- Alternative names: Southeastern, PA Post Office

General information
- Location: 1000 W. Valley Road, Wayne, PA, USA
- Coordinates: 40°4′14″N 75°25′38″W﻿ / ﻿40.07056°N 75.42722°W

= Southeastern, Pennsylvania =

USPS Processing and Distribution Center

Southeastern is a United States Postal Service Sorting and Delivery Center (S&DC) in Tredyffrin Township, Chester County, Pennsylvania, United States, near Devon, which has been open since February 2024. Southeastern was previously a Processing and Distribution Center (P&DC) up until 2012, when it was closed. It was primarily known for its postmark on mail originating in many regional ZIP codes. There is a retail post office co-located at the S&DC.

==History and notable features==
Many bills for Verizon Communications and Comcast as well as statements from The Vanguard Group are sent from this post office.
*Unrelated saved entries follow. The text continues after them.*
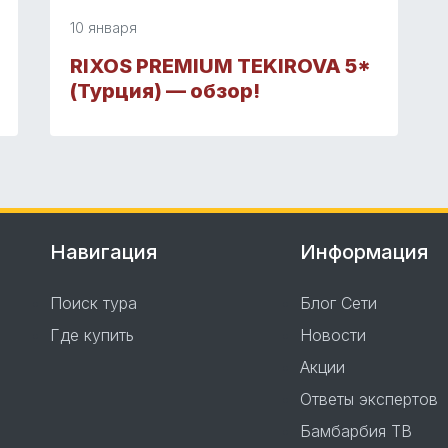
10 января
RIXOS PREMIUM TEKIROVA 5*
(Турция) — обзор!
Навигация
Информация
Поиск тура
Блог Сети
Где купить
Новости
Акции
Ответы экспертов
Бамбарбия ТВ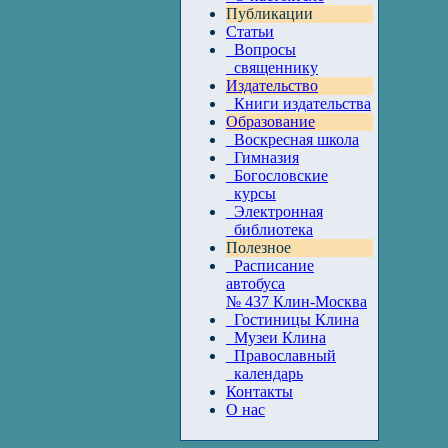
Публикации
Статьи
Вопросы
священнику
Издательство
Книги издательства
Образование
Воскресная школа
Гимназия
Богословские
курсы
Электронная
библиотека
Полезное
Расписание
автобуса
№ 437 Клин-Москва
Гостиницы Клина
Музеи Клина
Православный
календарь
Контакты
О нас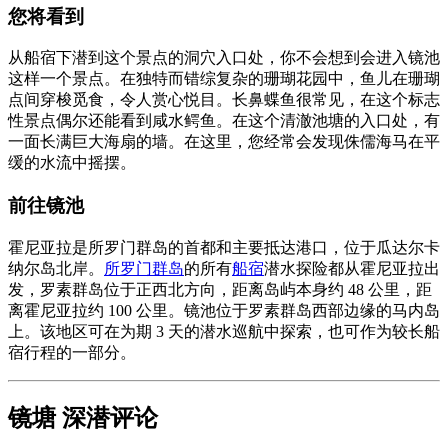
您将看到
从船宿下潜到这个景点的洞穴入口处，你不会想到会进入镜池
这样一个景点。在独特而错综复杂的珊瑚花园中，鱼儿在珊瑚
点间穿梭觅食，令人赏心悦目。长鼻蝶鱼很常见，在这个标志
性景点偶尔还能看到咸水鳄鱼。在这个清澈池塘的入口处，有
一面长满巨大海扇的墙。在这里，您经常会发现侏儒海马在平
缓的水流中摇摆。
前往镜池
霍尼亚拉是所罗门群岛的首都和主要抵达港口，位于瓜达尔卡
纳尔岛北岸。
所罗门群岛
的所有
船宿
潜水探险都从霍尼亚拉出
发，罗素群岛位于正西北方向，距离岛屿本身约 48 公里，距
离霍尼亚拉约 100 公里。镜池位于罗素群岛西部边缘的马内岛
上。该地区可在为期 3 天的潜水巡航中探索，也可作为较长船
宿行程的一部分。
镜塘 深潜评论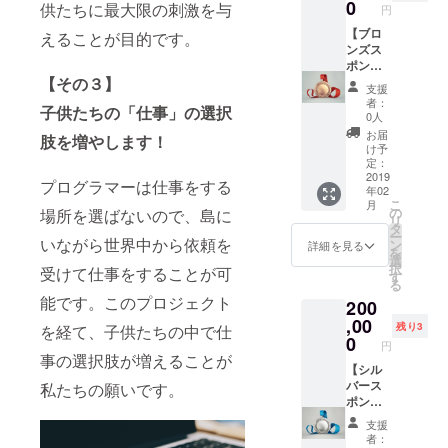
レフカ
0
供たちに最大限の刺激を与
円
メラで
撮影し
【ブロ
えることが目的です。
た宮古
ンズス
島の美
ポン
【その３】
しいス
サー】
支援
ポット
・Mya-
者：
子供たちの「仕事」の選択
の写真
hk LAB
0人
をダウ
のweb
お届
肢を増やします！
ンロー
ページ
け予
ドでき
にロゴ
定：
る権
マーク
2019
プログラマーは仕事をする
年02
利。 ・
（小サ
こ
月
HPに名
イズ）
の
場所を選ばないので、島に
リ
前掲載
を掲載
タ
ー
（ベタ
いたし
いながら世界中から依頼を
ン
詳細を見る
を
打ち）
ます。
選
択
受けて仕事をすることが可
・活動
・２月
す
る
報告を
冬祭り
能です。このプロジェクト
200
メール
のス
しま
タッフT
,00
残り3
を経て、子供たちの中で仕
す。
シャツ
0
円
プレゼ
事の選択肢が増えることが
ント
【シル
(S/M/L)
バース
私たちの願いです。
(白) ※現
ポン
在デザ
サー】
支援
イン中
・Mya-
者：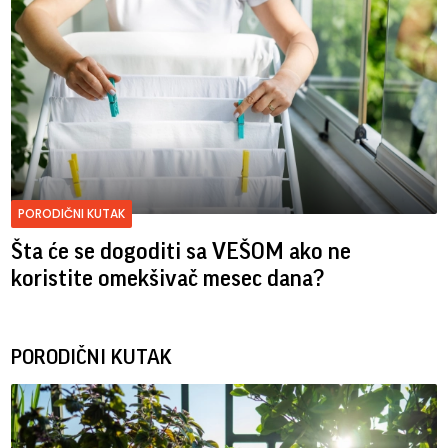
PORODIČNI KUTAK
Šta će se dogoditi sa VEŠOM ako ne
koristite omekšivač mesec dana?
PORODIČNI KUTAK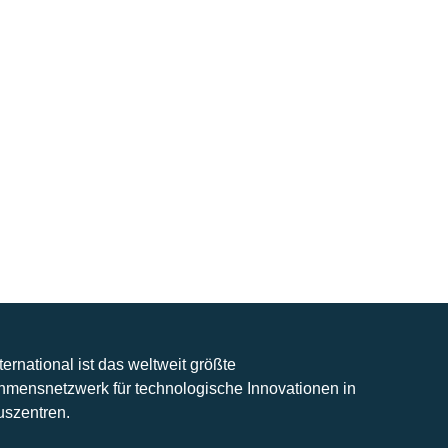
nternational ist das weltweit größte
hmensnetzwerk für technologische Innovationen in
uszentren.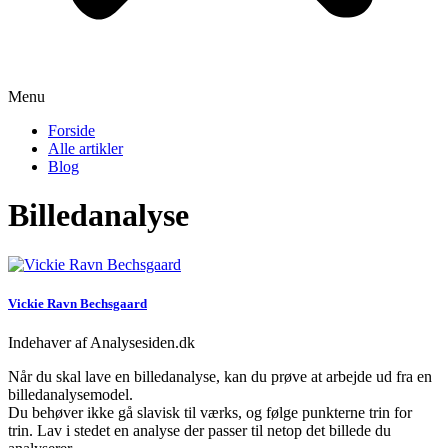
Menu
Forside
Alle artikler
Blog
Billedanalyse
Vickie Ravn Bechsgaard
Indehaver af Analysesiden.dk
Når du skal lave en billedanalyse, kan du prøve at arbejde ud fra en
billedanalysemodel.
Du behøver ikke gå slavisk til værks, og følge punkterne trin for
trin. Lav i stedet en analyse der passer til netop det billede du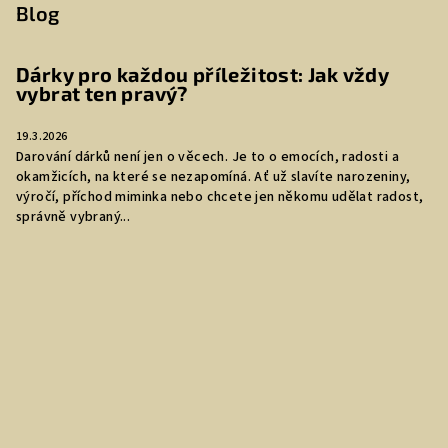
Blog
Dárky pro každou příležitost: Jak vždy
vybrat ten pravý?
19.3.2026
Darování dárků není jen o věcech. Je to o emocích, radosti a
okamžicích, na které se nezapomíná. Ať už slavíte narozeniny,
výročí, příchod miminka nebo chcete jen někomu udělat radost,
správně vybraný...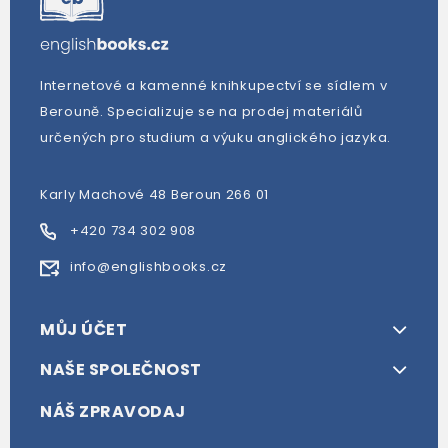
Internetové a kamenné knihkupectví se sídlem v
Berouně. Specializuje se na prodej materiálů
určených pro studium a výuku anglického jazyka.
Karly Machové 48 Beroun 266 01
+420 734 302 908
info@englishbooks.cz
MŮJ ÚČET
NAŠE SPOLEČNOST
NÁŠ ZPRAVODAJ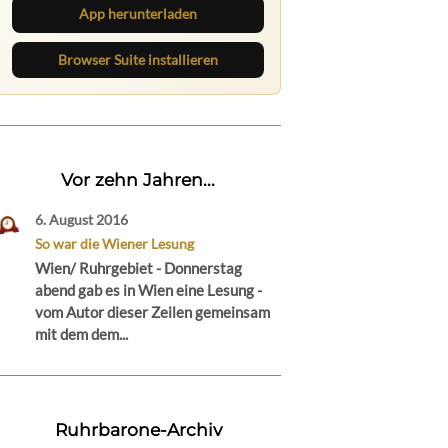
App herunterladen
Browser Suite installieren
Vor zehn Jahren...
6. August 2016
So war die Wiener Lesung
Wien/ Ruhrgebiet - Donnerstag
abend gab es in Wien eine Lesung -
vom Autor dieser Zeilen gemeinsam
mit dem dem...
Ruhrbarone-Archiv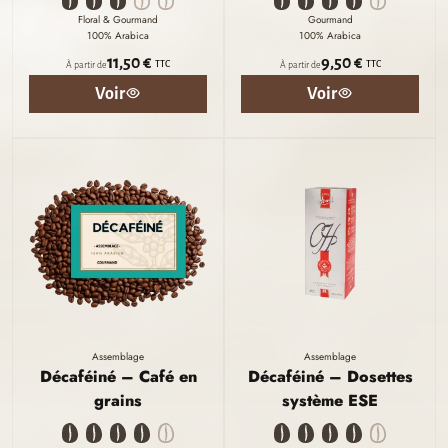
Floral & Gourmand
Gourmand
100% Arabica
100% Arabica
11,50 €
9,50 €
TTC
TTC
À partir de
À partir de
Voir
Voir
Assemblage
Assemblage
Décaféiné – Café en
Décaféiné – Dosettes
grains
système ESE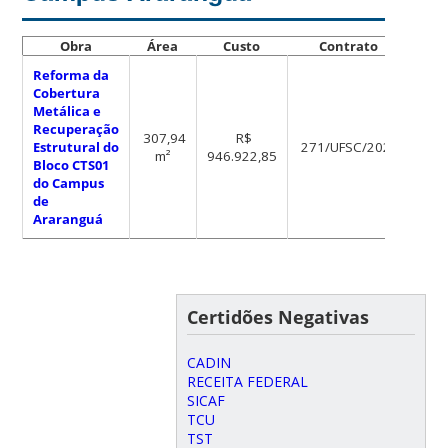
Obra
Área
Custo
Contrato
L
Reforma da
Cobertura
Metálica e
Recuperação
307,94
R$
Estrutural do
271/UFSC/2023
m²
946.922,85
006
Bloco CTS01
do Campus
de
Araranguá
Certidões Negativas
CADIN
RECEITA FEDERAL
SICAF
TCU
TST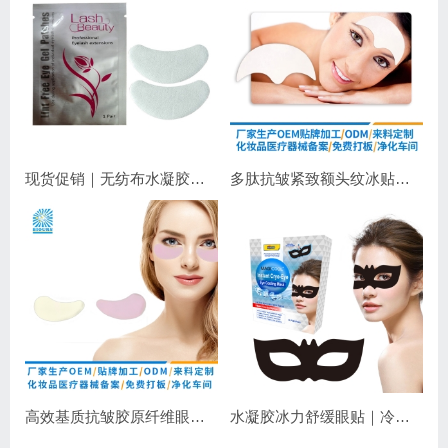
现货促销｜无纺布水凝胶睫毛眼贴 嫁接睫毛专用 补水保湿不干扰操作
多肽抗皱紧致额头纹冰贴｜淡化抬头纹紧致显年轻
高效基质抗皱胶原纤维眼膜｜抗皱紧致保湿
水凝胶冰力舒缓眼贴｜冷敷降温，长效保湿，焕亮双眼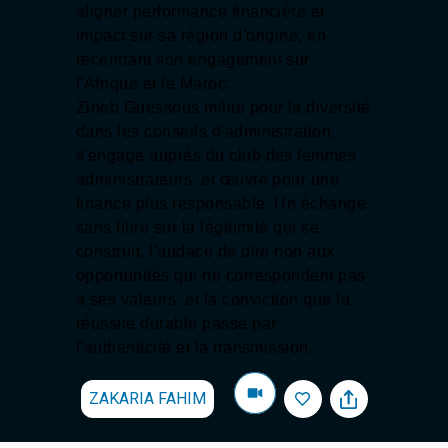
aligner performance financière et
impact sur sa région d'origine, en
recentrant son engagement sur
l'Afrique et
le Maroc.
Zineb Guessous milite pour la diversité
dans les conseils d'administration,
s'engage auprès du club
des femmes
administrateurs, et œuvre pour une
finance plus responsable. Un échange
sans filtre sur la légitimité qui se
construit, l'audace de dire non aux
opportunités qui ne correspondent pas
à ses valeurs, et la conviction que la
réussite durable passe par
l'authenticité et la transmission.
ZAKARIA FAHIM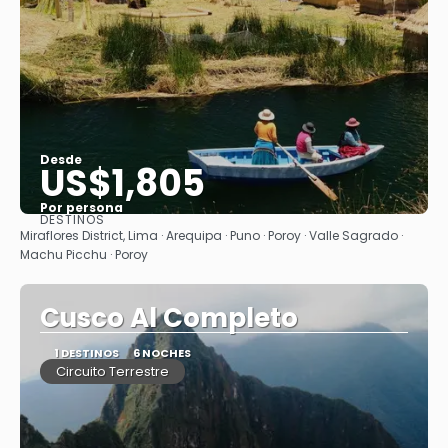
Desde
US$1,805
Por persona
DESTINOS
Ver
Miraflores District, Lima · Arequipa · Puno · Poroy · Valle Sagrado ·
Machu Picchu · Poroy
Cusco Al Completo
1 DESTINOS
6 NOCHES
Circuito Terrestre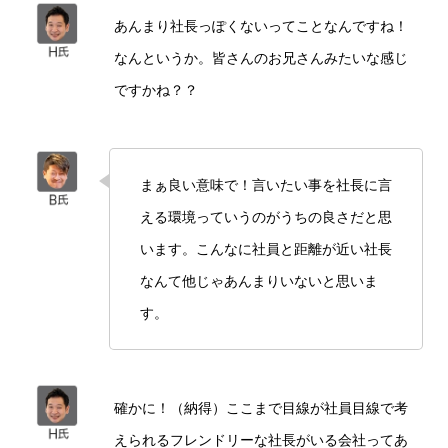
あんまり社長っぽくないってことなんですね！
なんというか。皆さんのお兄さんみたいな感じ
ですかね？？
まぁ良い意味で！言いたい事を社長に言
える環境っていうのがうちの良さだと思
います。こんなに社員と距離が近い社長
なんて他じゃあんまりいないと思いま
す。
確かに！（納得）ここまで目線が社員目線で考
えられるフレンドリーな社長がいる会社ってあ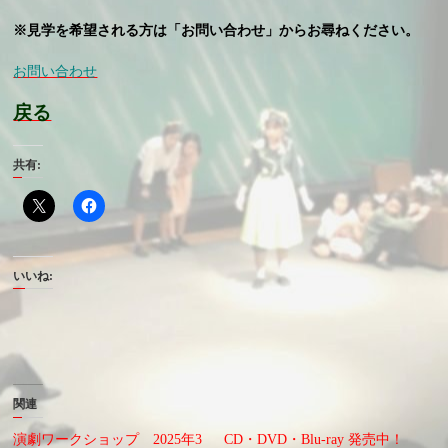
※見学を希望される方は「お問い合わせ」からお尋ねください。
お問い合わせ
戻る
共有:
いいね:
関連
演劇ワークショップ 2025年3
CD・DVD・Blu-ray 発売中！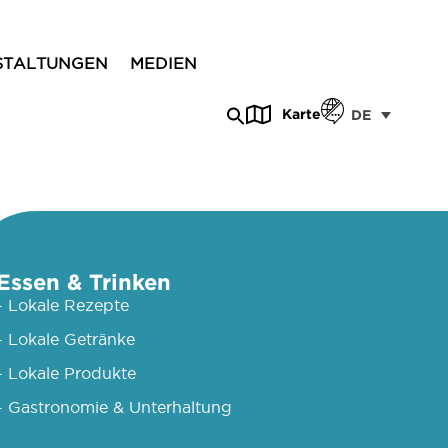
STALTUNGEN
MEDIEN
Karte
DE
Essen & Trinken
- Lokale Rezepte
- Lokale Getränke
- Lokale Produkte
- Gastronomie & Unterhaltung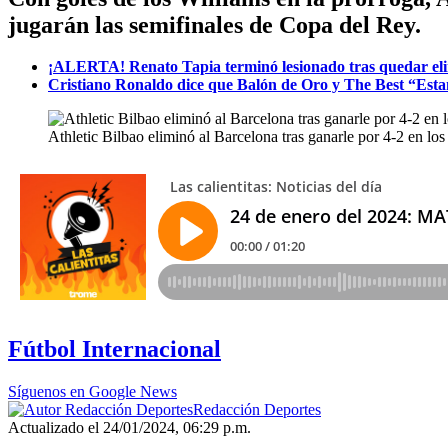
jugarán las semifinales de Copa del Rey.
¡ALERTA! Renato Tapia terminó lesionado tras quedar el
Cristiano Ronaldo dice que Balón de Oro y The Best “Est
Athletic Bilbao eliminó al Barcelona tras ganarle por 4-2 en l
Fútbol Internacional
Síguenos en Google News
Redacción Deportes
Actualizado el 24/01/2024, 06:29 p.m.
Videos for Netflix were also sent from this post office for customers in the Philadelphia region. This post office served as the regional mail center for the 193xx group of zip codes and post offices, and much of the mail from this area to the rest of the country bore a Southeastern, PA 193xx postmark instead of the actual zip code of origin.

Before closing, Southeastern processing was being studied for consolidation with other facilities due to the excess capacity in the postal network. On September 8, 2010, notice was given to the postal union of a possible consolidation with the Lehigh Valley P&DC.
On September 15, 2011, the USPS announced that it was studying a consolidation into the Philadelphia P&DC. A public meeting was held on January 3, 2012. According to a published summary of the study, "retail and other services currently available at the Southeastern facility will not change at this time."

The Southeastern P&DC was consolidated into the Philadelphia P&DC in 2012–2013.

On February 24, 2024, the USPS reopened the Southeastern P&DC building and repurposed it into a sorting and delivery center (S&DC), consolidating several nearby delivery unit operations into the building.